Collected data:
════════════════
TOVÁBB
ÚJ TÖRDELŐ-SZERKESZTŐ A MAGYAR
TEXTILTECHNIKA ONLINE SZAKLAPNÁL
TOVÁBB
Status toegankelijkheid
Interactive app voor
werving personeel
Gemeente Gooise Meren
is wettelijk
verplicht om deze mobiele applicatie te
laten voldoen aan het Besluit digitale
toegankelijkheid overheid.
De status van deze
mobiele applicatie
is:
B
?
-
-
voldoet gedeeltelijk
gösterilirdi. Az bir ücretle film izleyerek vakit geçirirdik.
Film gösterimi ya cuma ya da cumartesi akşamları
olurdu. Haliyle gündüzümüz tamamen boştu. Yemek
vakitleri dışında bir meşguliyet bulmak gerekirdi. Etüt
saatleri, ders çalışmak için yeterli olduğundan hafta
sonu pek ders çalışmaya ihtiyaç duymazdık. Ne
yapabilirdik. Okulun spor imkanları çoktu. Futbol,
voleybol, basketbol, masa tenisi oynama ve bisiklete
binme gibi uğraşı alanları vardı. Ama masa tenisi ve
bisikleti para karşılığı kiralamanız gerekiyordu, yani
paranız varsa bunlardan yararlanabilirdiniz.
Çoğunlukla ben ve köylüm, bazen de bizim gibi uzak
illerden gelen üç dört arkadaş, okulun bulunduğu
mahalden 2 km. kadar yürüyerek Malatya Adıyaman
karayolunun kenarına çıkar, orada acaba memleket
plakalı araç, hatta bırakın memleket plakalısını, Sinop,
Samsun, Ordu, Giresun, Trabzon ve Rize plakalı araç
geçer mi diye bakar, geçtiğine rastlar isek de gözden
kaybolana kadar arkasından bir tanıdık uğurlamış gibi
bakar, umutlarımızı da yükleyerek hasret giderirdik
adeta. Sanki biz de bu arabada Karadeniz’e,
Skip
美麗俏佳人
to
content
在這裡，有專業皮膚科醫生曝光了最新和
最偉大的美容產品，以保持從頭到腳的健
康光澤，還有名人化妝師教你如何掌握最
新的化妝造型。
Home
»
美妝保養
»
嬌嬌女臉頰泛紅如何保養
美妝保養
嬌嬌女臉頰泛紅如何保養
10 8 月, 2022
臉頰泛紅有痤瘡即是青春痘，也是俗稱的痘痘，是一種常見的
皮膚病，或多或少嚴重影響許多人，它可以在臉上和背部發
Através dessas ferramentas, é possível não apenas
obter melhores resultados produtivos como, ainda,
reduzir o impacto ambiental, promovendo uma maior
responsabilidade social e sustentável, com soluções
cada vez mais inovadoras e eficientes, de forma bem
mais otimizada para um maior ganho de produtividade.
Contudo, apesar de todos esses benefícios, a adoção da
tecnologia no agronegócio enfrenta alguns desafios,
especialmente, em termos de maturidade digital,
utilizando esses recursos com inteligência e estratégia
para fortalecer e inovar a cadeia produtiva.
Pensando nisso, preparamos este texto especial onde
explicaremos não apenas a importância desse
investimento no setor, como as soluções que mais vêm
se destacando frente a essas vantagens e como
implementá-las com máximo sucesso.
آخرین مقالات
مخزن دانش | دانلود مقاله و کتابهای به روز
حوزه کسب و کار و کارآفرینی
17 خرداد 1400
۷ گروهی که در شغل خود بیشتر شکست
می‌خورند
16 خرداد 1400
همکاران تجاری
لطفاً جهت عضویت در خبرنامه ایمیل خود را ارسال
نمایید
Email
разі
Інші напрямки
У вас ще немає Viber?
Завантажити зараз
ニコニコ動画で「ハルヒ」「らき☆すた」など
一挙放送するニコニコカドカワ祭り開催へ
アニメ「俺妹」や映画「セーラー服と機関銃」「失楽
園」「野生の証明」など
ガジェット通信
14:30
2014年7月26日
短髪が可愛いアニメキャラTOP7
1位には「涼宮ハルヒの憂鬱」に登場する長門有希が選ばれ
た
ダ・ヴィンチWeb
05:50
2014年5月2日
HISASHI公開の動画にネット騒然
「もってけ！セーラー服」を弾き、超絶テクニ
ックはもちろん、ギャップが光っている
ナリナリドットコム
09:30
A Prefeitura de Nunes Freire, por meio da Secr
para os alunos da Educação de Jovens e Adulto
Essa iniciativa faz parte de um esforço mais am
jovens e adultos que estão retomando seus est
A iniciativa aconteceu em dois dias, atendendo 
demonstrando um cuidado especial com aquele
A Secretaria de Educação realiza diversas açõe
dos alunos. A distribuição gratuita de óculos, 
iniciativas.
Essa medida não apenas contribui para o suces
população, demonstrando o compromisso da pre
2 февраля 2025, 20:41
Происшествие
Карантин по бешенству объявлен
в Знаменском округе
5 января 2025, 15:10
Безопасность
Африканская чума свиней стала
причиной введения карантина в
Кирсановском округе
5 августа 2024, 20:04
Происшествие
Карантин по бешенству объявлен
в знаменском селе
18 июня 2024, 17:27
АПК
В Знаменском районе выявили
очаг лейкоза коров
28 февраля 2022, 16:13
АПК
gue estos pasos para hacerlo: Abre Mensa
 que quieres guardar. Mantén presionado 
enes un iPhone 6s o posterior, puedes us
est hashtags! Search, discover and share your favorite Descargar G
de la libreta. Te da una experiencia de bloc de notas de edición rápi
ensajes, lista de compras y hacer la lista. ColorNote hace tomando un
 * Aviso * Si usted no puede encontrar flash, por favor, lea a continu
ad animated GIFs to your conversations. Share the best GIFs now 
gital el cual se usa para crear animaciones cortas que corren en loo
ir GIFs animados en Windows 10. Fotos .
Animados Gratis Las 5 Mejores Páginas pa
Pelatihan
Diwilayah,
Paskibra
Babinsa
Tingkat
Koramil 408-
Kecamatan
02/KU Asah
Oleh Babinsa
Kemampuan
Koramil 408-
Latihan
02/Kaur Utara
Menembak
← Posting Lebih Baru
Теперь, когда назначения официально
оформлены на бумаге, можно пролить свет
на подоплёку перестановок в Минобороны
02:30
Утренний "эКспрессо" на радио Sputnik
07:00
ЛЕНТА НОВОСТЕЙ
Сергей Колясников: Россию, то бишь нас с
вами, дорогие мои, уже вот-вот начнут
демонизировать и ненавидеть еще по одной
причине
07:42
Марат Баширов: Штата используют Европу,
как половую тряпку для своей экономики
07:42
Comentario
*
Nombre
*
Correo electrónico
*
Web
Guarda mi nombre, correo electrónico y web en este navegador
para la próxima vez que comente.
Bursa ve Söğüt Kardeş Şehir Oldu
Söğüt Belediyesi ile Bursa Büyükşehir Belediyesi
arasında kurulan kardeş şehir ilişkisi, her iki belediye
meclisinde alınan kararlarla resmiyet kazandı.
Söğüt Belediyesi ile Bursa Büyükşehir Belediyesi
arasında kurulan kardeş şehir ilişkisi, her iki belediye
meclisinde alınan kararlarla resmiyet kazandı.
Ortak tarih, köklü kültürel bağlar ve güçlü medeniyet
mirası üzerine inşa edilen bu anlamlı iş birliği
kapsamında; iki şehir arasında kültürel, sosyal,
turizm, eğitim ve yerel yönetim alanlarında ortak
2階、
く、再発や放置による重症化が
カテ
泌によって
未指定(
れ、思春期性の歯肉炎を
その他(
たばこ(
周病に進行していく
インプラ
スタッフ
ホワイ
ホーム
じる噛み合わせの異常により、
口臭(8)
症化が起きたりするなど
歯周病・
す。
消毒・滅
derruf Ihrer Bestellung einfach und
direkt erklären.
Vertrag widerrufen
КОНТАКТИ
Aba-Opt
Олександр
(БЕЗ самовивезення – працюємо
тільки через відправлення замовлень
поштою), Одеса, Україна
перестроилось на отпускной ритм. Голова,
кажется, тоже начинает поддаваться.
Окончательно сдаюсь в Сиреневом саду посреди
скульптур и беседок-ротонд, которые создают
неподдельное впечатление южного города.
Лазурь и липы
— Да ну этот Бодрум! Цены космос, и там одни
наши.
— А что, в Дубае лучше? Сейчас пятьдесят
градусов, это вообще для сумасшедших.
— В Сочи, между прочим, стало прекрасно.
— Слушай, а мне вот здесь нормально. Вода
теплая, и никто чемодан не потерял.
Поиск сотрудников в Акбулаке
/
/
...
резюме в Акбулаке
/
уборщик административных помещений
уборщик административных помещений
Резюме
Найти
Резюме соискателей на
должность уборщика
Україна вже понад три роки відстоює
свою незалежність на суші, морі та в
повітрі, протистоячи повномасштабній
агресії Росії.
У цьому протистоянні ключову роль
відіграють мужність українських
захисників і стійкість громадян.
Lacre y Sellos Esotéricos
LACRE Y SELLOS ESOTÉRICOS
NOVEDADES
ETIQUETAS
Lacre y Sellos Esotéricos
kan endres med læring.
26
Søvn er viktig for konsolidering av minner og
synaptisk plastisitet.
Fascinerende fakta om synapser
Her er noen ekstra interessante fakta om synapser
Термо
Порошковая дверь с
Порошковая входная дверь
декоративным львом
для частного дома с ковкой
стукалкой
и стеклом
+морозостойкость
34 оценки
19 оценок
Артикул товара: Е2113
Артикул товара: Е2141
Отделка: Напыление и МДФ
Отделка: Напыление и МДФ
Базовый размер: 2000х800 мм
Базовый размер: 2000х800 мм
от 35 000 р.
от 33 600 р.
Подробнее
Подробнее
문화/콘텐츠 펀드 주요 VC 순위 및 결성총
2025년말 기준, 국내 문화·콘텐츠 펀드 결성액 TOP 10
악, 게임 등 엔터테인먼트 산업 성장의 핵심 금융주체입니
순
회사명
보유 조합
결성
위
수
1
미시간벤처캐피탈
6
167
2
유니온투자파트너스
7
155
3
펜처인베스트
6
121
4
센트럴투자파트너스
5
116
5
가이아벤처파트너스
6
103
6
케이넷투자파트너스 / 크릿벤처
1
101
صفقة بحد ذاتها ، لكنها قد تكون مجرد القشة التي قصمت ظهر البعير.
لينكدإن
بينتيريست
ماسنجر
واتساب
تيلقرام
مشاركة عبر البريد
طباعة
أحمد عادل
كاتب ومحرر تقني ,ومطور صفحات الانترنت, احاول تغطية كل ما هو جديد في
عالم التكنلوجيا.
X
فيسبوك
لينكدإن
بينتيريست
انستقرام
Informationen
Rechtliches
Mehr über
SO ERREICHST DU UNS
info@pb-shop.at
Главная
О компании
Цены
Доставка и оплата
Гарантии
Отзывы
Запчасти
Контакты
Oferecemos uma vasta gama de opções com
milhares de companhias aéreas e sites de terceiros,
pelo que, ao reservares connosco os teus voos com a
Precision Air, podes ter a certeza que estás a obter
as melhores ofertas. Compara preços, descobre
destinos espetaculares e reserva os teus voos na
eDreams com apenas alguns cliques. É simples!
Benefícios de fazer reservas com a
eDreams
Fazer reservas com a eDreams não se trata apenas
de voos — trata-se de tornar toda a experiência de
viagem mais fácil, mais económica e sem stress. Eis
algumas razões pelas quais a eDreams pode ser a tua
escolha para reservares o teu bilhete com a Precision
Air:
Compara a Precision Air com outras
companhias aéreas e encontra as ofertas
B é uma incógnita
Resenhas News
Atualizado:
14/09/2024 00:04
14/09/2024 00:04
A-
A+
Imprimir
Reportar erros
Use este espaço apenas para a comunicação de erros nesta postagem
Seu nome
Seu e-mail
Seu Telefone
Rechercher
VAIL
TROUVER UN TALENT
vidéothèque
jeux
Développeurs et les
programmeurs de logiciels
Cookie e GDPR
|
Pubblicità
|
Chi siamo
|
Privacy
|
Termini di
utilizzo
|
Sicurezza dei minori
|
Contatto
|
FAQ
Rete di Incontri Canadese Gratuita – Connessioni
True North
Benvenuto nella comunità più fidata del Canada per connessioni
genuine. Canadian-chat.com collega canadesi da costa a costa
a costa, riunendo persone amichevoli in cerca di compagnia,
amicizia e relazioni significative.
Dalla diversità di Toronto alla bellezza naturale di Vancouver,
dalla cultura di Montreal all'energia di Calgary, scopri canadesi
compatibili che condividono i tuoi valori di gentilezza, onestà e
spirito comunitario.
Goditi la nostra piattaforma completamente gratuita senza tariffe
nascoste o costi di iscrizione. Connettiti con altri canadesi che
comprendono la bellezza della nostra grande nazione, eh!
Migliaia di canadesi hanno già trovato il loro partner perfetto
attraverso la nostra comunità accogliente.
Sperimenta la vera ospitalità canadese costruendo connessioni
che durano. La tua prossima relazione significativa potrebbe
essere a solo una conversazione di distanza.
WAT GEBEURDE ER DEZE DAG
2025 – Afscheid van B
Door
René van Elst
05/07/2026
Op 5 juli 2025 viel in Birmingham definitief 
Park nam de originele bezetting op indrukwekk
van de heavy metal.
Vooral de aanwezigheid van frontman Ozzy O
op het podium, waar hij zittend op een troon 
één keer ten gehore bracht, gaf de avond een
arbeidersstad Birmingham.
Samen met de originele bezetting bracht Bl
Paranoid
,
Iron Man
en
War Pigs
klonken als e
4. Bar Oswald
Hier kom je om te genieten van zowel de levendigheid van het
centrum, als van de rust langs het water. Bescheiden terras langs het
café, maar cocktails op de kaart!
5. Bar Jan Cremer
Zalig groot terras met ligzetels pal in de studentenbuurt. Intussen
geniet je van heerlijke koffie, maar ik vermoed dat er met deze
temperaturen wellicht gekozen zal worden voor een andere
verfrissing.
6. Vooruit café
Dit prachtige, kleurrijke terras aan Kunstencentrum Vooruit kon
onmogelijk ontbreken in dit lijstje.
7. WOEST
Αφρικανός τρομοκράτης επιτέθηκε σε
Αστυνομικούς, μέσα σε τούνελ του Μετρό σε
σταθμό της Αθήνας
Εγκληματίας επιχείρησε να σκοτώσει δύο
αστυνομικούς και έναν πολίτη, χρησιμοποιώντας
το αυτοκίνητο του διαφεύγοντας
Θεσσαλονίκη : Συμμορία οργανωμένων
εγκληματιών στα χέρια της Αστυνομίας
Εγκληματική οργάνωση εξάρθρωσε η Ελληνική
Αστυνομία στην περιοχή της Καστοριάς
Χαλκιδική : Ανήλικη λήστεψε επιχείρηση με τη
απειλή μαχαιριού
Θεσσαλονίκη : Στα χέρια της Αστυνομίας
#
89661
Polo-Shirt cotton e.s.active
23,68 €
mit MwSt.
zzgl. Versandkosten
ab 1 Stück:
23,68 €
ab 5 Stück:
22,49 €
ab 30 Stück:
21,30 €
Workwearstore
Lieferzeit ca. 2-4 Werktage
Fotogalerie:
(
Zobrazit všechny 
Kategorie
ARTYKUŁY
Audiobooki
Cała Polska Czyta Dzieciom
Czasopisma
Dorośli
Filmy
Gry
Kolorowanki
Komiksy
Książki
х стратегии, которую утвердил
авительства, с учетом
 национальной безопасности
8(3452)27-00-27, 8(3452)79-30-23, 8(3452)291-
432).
════════════════
> PROBLEM TO SOLVE: Reproduce word for word every line from the start of the rows down to the line containing "voleybol, basketbol, masa", including both the first line and that one.

> SOLUTION TO THIS EXERCISE:
TOVÁBB
ÚJ TÖRDELŐ-SZERKESZTŐ A MAGYAR
TEXTILTECHNIKA ONLINE SZAKLAPNÁL
TOVÁBB
Status toegankelijkheid
Interactive app voor
werving personeel
Gemeente Gooise Meren
is wettelijk
verplicht om deze mobiele applicatie te
laten voldoen aan het Besluit digitale
toegankelijkheid overheid.
De status van deze
mobiele applicatie
is:
B
?
-
-
voldoet gedeeltelijk
gösterilirdi. Az bir ücretle film izleyerek vakit geçirirdik.
Film gösterimi ya cuma ya da cumartesi akşamları
olurdu. Haliyle gündüzümüz tamamen boştu. Yemek
vakitleri dışında bir meşguliyet bulmak gerekirdi. Etüt
saatleri, ders çalışmak için yeterli olduğundan hafta
sonu pek ders çalışmaya ihtiyaç duymazdık. Ne
yapabilirdik. Okulun spor imkanları çoktu. Futbol,
voleybol, basketbol, masa tenisi oynama ve bisiklete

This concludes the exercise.